Em seu violão de apenas 3 cordas, esse mendigo, parecia ser o melhor no que fazia, chegando mais perto, percebi que ao seu lado, havia um corpo, enrolado em uma coberta, creio eu, que a única coberta que existia para eles dois, então, decidi parar e perguntar a ele o que havia acontecido, claro, que, eu já tinha uma certa noção do que tinha se passado, afinal, como disse no começo, estávamos na época em que o frio avassalador das cidades do Sul matavam mendigos.

– Olá meu amigo, desculpa lhe interromper, mas será que eu posso lhe ajudar de alguma forma?

– Olá meu senhor, eu não quer ser grosso com o senhor, mas, você só poderá me ajudar se tiver uma forma de voltar no tempo, você consegue?

– Pouts, infelizmente eu não consigo te ajudar desta forma, mas, me conte o que realmente aconteceu e vejo como posso te ajudar.

– Então senhor, essa é a resposta que eu estou acostumado a ouvir todos os dias, me perdoe, qual é seu nome?

– Meu nome é Roberto, amigo, e o seu qual é?

– Então seu Roberto, eu já não consigo lembrar meu nome, pois, de tão acostumado que estou em ouvir as pessoas me chamarem de mendigo, vagabundo, sem vergonha e ladrão, acabei que esqueci o meu nome verdadeiro, mas, se quiser, pode me chamar Zé, afinal, sou um Zé ninguém.

Nesse momento, eu fiquei sem palavras, por pelo menos uns 2 minutos, olhando para aquele mendigo que estava desacreditado totalmente da vida e de sua existência e claro, não conseguia deixar de olhar para aquilo enrolado no coberto, que parecia realmente um corpo, quando consegui voltar daquele “transe” eu criei coragem e perguntei.

– Então, não vou lhe chamar de Zé, pois, pra mim, você não é um Zé ninguém, irei lhe chamar de amigo, até que você consiga lembrar o seu nome e queira me falar, até lá, me perdoe, você pode me dizer quem está deitado aí do seu lado? Aquilo que você estava cantando realmente aconteceu?
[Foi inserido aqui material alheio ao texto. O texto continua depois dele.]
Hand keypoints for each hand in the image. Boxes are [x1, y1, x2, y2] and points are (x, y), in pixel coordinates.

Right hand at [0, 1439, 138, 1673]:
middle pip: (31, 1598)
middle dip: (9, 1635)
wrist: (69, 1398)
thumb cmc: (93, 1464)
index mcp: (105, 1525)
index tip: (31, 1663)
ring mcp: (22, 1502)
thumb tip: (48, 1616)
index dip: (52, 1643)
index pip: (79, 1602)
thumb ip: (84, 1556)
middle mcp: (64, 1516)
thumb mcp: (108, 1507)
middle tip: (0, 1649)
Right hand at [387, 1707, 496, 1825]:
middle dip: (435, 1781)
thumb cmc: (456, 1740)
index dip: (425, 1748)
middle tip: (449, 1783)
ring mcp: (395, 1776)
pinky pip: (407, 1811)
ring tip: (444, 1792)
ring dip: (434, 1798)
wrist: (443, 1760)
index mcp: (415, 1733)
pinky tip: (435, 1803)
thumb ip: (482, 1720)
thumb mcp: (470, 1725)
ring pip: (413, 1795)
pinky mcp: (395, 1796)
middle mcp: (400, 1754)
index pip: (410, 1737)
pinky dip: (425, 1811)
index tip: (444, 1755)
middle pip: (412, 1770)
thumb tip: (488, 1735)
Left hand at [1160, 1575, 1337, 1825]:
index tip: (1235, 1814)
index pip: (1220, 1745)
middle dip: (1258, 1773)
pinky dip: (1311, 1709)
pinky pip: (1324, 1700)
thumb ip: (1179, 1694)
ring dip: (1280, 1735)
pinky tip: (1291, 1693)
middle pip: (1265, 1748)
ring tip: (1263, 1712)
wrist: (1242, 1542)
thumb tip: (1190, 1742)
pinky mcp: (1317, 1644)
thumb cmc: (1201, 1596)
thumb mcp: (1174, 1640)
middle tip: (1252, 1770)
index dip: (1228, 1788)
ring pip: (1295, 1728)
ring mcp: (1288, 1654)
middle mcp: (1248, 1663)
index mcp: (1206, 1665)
– HAHAHAHA, Senhor Roberto, o senhor é engraçado, nunca, desde que eu perdi tudo, ninguém parou para me ouvir por mais de 1 minuto e agora você me aparece querendo conversar comigo, olha, eu não sou de falar meu nome para os outros, afinal, ninguém se preocupou em perguntar, eu não esqueci meu nome não, como você me parece ser alguém legal, meu nome é Heitor, a, em relação ao que você me perguntou sobre o que estava cantando, sim, é verdade.

Mais alguns minutos de silêncio, pois, foi a primeira vez que eu vi o fato consumado de algo que eu sempre ouvi falar.

– Heitor, poxa, que nome forte meu amigo, fico infeliz pelo que aconteceu, mas, quem de fato era essa pessoa que estava lhe acompanhando?

– Então, essa pessoa que estava me acompanhando, desde que perdi tudo é alguém que eu encontrei nas ruas meu nobre, é a única pessoa que me ofereceu metade da comida que ela tinha, metade do cobertor, metade da bebida, metade do dinheiro e o seu coração, ela, enxergou em mim o que mais ninguém da minha “família” conseguiu enxergar, logo que perdi todo o dinheiro que eu tinha, o emprego, eu fui expulso de casa, com uma mão na frente e outra atrás, eu não gosto de lembra dessa época, então, vou para de falar por aqui e agora, sabe aquele pergunta que o senhor me fez? Sobre me ajudar de alguma forma? O Senhor pode sim, me faz o favor de ligar para alguém e pedir para vir aqui e outro favor que lhe peço, de coração, me deixe sozinho com a minha amada, preciso me despedir, por favor, vá, sem falar uma palavra e nem sequer olha para trás, pois, nos dias em que eu precisava, foi exatamente o você e milhares de pessoas fizeram, um forte abraço e reflita.

Eu já não queria mais importunar o Heitor, porém, peguei uns trocados do meu bolso, como um sinal de rendição por todas as vezes que o ignorei e coloquei ao lado do corpo enrolado na coberta, voltei a acender o meu cigarro que havia apagado por falta de tragadas, não olhei para ele, nem para o corpo e apertei o passo em direção ao posto, comprei mais uma carteira de cigarro, uma bebidas e voltei pelo mesmo caminho, desta vez, preferi atravessar a rua, desde então, nunca mais o vi.